(Source texts of formatted documents)
-.-.-
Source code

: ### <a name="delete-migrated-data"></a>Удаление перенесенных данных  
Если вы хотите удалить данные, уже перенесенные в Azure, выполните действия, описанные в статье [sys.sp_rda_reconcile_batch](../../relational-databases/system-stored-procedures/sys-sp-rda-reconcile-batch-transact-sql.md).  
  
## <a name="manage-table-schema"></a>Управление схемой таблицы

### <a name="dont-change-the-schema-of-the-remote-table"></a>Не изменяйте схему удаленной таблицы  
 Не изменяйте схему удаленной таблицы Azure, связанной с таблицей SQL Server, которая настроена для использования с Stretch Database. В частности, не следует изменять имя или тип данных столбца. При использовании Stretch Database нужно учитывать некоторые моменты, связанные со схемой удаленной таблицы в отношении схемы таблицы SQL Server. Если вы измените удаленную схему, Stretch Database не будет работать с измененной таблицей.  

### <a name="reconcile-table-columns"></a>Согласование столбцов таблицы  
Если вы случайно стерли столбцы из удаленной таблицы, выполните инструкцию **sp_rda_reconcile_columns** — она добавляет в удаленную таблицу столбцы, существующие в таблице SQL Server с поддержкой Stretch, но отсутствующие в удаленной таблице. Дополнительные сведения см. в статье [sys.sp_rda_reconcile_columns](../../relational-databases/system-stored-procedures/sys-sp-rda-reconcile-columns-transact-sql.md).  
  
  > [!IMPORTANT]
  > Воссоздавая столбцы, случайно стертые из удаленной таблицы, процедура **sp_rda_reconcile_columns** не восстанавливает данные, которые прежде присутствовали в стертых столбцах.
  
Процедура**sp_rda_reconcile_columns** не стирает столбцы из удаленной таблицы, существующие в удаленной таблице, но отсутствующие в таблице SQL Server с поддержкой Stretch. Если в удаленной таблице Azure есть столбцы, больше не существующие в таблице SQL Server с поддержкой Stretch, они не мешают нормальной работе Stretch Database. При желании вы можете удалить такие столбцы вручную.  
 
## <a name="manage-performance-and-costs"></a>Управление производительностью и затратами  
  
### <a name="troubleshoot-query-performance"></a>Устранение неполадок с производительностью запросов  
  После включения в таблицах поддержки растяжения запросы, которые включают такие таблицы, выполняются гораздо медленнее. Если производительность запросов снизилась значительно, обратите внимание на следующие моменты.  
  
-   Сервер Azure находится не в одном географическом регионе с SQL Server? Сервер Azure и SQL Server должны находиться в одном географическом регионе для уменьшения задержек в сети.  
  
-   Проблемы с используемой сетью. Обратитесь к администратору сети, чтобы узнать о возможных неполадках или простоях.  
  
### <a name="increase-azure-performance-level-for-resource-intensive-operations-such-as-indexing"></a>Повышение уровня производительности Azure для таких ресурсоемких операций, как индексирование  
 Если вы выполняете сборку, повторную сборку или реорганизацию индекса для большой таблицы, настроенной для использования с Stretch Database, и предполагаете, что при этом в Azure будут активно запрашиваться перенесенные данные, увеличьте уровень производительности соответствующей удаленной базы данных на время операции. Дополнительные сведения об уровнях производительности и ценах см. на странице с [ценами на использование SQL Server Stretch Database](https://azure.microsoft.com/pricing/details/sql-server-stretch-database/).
-.-.-
_Exercise prompt_
Reproduce every row above without any changes.

_Written response_
Source code

: ### <a name="delete-migrated-data"></a>Удаление перенесенных данных  
Если вы хотите удалить данные, уже перенесенные в Azure, выполните действия, описанные в статье [sys.sp_rda_reconcile_batch](../../relational-databases/system-stored-procedures/sys-sp-rda-reconcile-batch-transact-sql.md).  
  
## <a name="manage-table-schema"></a>Управление схемой таблицы

### <a name="dont-change-the-schema-of-the-remote-table"></a>Не изменяйте схему удаленной таблицы  
 Не изменяйте схему удаленной таблицы Azure, связанной с таблицей SQL Server, которая настроена для использования с Stretch Database. В частности, не следует изменять имя или тип данных столбца. При использовании Stretch Database нужно учитывать некоторые моменты, связанные со схемой удаленной таблицы в отношении схемы таблицы SQL Server. Если вы измените удаленную схему, Stretch Database не будет работать с измененной таблицей.  

### <a name="reconcile-table-columns"></a>Согласование столбцов таблицы  
Если вы случайно стерли столбцы из удаленной таблицы, выполните инструкцию **sp_rda_reconcile_columns** — она добавляет в удаленную таблицу столбцы, существующие в таблице SQL Server с поддержкой Stretch, но отсутствующие в удаленной таблице. Дополнительные сведения см. в статье [sys.sp_rda_reconcile_columns](../../relational-databases/system-stored-procedures/sys-sp-rda-reconcile-columns-transact-sql.md).  
  
  > [!IMPORTANT]
  > Воссоздавая столбцы, случайно стертые из удаленной таблицы, процедура **sp_rda_reconcile_columns** не восстанавливает данные, которые прежде присутствовали в стертых столбцах.
  
Процедура**sp_rda_reconcile_columns** не стирает столбцы из удаленной таблицы, существующие в удаленной таблице, но отсутствующие в таблице SQL Server с поддержкой Stretch. Если в удаленной таблице Azure есть столбцы, больше не существующие в таблице SQL Server с поддержкой Stretch, они не мешают нормальной работе Stretch Database. При желании вы можете удалить такие столбцы вручную.  
 
## <a name="manage-performance-and-costs"></a>Управление производительностью и затратами  
  
### <a name="troubleshoot-query-performance"></a>Устранение неполадок с производительностью запросов  
  После включения в таблицах поддержки растяжения запросы, которые включают такие таблицы, выполняются гораздо медленнее. Если производительность запросов снизилась значительно, обратите внимание на следующие моменты.  
  
-   Сервер Azure находится не в одном географическом регионе с SQL Server? Сервер Azure и SQL Server должны находиться в одном географическом регионе для уменьшения задержек в сети.  
  
-   Проблемы с используемой сетью. Обратитесь к администратору сети, чтобы узнать о возможных неполадках или простоях.  
  
### <a name="increase-azure-performance-level-for-resource-intensive-operations-such-as-indexing"></a>Повышение уровня производительности Azure для таких ресурсоемких операций, как индексирование  
 Если вы выполняете сборку, повторную сборку или реорганизацию индекса для большой таблицы, настроенной для использования с Stretch Database, и предполагаете, что при этом в Azure будут активно запрашиваться перенесенные данные, увеличьте уровень производительности соответствующей удаленной базы данных на время операции. Дополнительные сведения об уровнях производительности и ценах см. на странице с [ценами на использование SQL Server Stretch Database](https://azure.microsoft.com/pricing/details/sql-server-stretch-database/).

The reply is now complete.